:: EXERCISE ::
Only the lines from the one containing "Agenda de Eventos" through the end of the data belong in the answer; reproduce them exactly.

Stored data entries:
■ ■ ■ ■
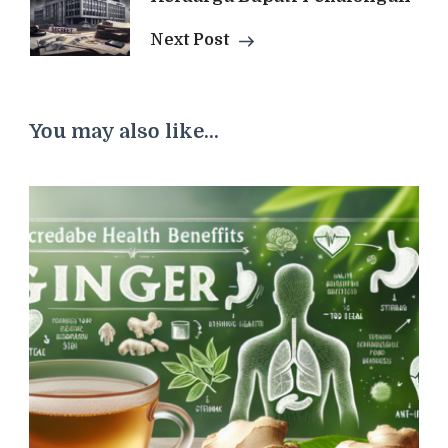
Next Post
You may also like...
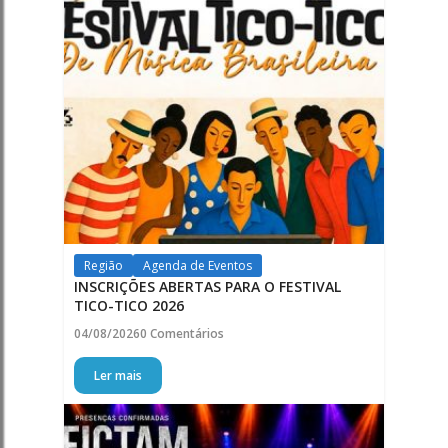
Região
Agenda de Eventos
INSCRIÇÕES ABERTAS PARA O FESTIVAL
TICO-TICO 2026
04/08/2026
0 Comentários
Ler mais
■ ■ ■ ■
:: EXPECTED ANSWER ::
Agenda de Eventos
INSCRIÇÕES ABERTAS PARA O FESTIVAL
TICO-TICO 2026
04/08/2026
0 Comentários
Ler mais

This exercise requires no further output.